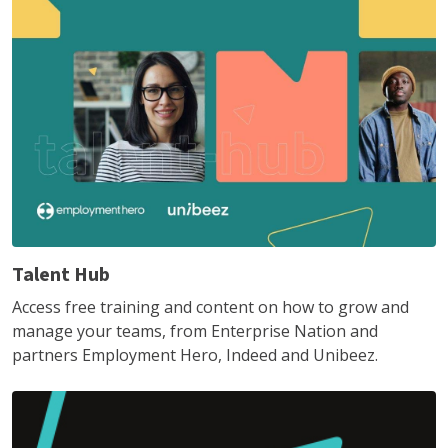
Talent Hub
Access free training and content on how to grow and
manage your teams, from Enterprise Nation and
partners Employment Hero, Indeed and Unibeez.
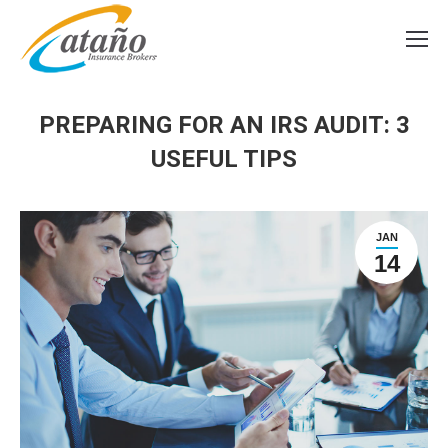
PREPARING FOR AN IRS AUDIT: 3
USEFUL TIPS
JAN
14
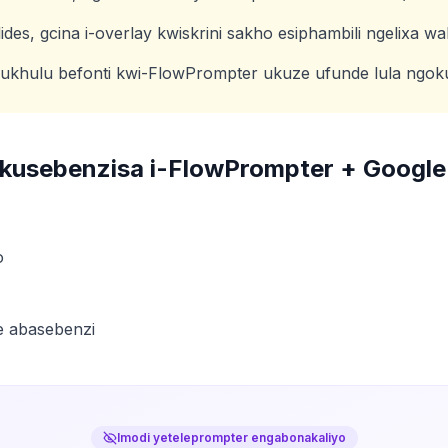
des, gcina i-overlay kwiskrini sakho esiphambili ngelixa w
ukhulu befonti kwi-FlowPrompter ukuze ufunde lula ngo
zokusebenzisa i-FlowPrompter +
Google
o
e abasebenzi
Imodi yeteleprompter engabonakaliyo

• [ASSIGNMENT]: Which lines run from the one containing "PREPARING FOR AN IRS AUDIT: 3" through the last line of the entries above? Output them exactly, both ends included, with no pictures.

• [RESULT OF THE EXERCISE]:
PREPARING FOR AN IRS AUDIT: 3
USEFUL TIPS
JAN
14
des, gcina i-overlay kwiskrini sakho esiphambili ngelixa w
ukhulu befonti kwi-FlowPrompter ukuze ufunde lula ngo
zokusebenzisa i-FlowPrompter +
Google
o
e abasebenzi
Imodi yeteleprompter engabonakaliyo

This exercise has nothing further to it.